The Web Project Guide Podcast: Episode 19: Implement the Design (w/ Ethan Marcotte)
May 16, 2023
It’s The Web Project Guide Podcast, and we made you a new episode.
If you work in web design, you know what responsive web design is. It’s a design that responds to the width of the device you’re currently using. No special mobile sites. No requests to view the page in Internet Explorer. It wasn’t just a revolutionary shift in how we treat the web, but a foundational rule in user experience design: we build sites to reach users where they are, not where we hope they’ll be.

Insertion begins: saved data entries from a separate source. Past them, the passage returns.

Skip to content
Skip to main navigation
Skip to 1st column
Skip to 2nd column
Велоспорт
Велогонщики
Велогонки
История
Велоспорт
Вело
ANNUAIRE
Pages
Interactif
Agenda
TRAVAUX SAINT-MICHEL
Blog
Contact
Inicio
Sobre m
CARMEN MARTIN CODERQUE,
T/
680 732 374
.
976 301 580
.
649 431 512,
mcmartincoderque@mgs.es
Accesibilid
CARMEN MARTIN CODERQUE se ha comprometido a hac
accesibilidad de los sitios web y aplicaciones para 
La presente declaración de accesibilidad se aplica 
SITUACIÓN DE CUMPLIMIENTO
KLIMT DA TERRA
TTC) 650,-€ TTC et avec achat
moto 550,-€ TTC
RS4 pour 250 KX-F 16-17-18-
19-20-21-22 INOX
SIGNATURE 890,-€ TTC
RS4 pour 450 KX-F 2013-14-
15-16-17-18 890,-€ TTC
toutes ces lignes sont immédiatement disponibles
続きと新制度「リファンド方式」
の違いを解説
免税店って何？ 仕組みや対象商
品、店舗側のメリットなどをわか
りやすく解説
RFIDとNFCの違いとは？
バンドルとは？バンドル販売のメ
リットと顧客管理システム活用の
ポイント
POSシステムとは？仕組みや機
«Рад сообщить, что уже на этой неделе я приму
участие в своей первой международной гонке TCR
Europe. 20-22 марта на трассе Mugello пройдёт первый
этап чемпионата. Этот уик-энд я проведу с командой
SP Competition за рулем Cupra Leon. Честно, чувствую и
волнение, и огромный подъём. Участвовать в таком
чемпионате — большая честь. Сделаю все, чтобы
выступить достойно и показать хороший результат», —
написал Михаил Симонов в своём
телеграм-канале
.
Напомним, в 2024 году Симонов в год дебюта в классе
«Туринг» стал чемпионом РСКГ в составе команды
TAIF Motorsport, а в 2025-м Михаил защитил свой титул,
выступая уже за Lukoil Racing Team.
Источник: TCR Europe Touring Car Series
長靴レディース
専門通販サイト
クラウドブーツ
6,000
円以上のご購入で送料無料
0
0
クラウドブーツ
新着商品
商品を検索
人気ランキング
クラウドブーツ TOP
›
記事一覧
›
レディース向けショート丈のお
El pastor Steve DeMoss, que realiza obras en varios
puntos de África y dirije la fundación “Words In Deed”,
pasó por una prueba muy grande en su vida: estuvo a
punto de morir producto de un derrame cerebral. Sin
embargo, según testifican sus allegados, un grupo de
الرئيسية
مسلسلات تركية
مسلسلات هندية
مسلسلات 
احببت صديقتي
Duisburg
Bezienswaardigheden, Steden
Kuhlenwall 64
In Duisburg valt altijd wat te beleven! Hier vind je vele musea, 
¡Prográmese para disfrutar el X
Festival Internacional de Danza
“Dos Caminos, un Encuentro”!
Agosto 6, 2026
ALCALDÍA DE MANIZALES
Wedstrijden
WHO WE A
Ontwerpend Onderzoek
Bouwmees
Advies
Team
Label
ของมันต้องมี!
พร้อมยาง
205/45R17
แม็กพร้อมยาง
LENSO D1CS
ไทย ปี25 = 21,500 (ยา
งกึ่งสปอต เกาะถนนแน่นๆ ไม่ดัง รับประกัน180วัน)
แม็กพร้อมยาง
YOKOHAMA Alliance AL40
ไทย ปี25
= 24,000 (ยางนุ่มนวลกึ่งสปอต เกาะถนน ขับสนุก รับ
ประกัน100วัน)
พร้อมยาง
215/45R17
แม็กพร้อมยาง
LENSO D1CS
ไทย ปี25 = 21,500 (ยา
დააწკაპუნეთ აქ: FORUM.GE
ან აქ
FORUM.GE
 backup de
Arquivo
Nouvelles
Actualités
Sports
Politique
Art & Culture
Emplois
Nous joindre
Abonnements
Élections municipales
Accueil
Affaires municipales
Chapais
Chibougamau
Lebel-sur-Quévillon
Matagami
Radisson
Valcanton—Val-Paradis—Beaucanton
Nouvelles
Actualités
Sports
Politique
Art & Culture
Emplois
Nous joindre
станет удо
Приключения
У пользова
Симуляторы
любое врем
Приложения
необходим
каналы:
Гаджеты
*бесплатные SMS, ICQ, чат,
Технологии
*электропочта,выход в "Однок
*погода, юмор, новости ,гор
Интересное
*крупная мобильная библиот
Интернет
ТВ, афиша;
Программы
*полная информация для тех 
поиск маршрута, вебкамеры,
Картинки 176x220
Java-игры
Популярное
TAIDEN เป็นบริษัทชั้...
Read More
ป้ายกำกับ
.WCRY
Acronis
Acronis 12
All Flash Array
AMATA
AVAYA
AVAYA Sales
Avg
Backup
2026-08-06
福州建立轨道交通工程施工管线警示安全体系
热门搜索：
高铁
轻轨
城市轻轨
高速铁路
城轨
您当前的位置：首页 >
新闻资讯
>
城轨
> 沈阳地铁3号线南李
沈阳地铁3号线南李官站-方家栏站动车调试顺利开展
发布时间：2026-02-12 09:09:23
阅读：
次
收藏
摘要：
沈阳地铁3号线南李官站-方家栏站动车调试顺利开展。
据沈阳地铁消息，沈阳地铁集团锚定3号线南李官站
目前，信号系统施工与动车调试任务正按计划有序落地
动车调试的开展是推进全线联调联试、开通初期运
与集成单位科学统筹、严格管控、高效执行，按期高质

This month, on the podcast, we talk with the person who coined the term “responsive web design:” Autogram’s Ethan Marcotte, a smart guy, a good friend, and a modest leader in all things responsive, accessible, and user-friendly.
Corey:
So Ethan, for those who might not necessarily be deeply versed in the details of web development, explain the concept of responsive web design.
Ethan:
Yeah, thanks, Corey. We only have an hour, right?
No, I’ll try to do this at a high level. The web – for me, at least – has always been really interesting because it’s a completely flexible design medium. As soon as I create a web page, I have no control over how or where somebody’s going to be viewing that web page. That could relate to the device that they’re using. They could be using a laptop, computer, they could be on their phone, they could be on wifi, they could be on spotty 3G. And there’s just a tremendous lack of control that I have as a designer over the experience that I’ve built.
So responsive design was basically something that I coined to basically argue that we should be creating flexible device-agnostic experiences, that we could create something that doesn’t have an ideal width or height, but then we can use some technical pixie dust from the CSS specification to allow us to reshape our designs in intelligent ways so they can basically respond to the changing shape of a browser window or a device’s display, kind of like what Deane was doing with JavaScript back in the day. So that’s responsive design in a nutshell is kind of embracing the flexibility that’s at the heart of the web.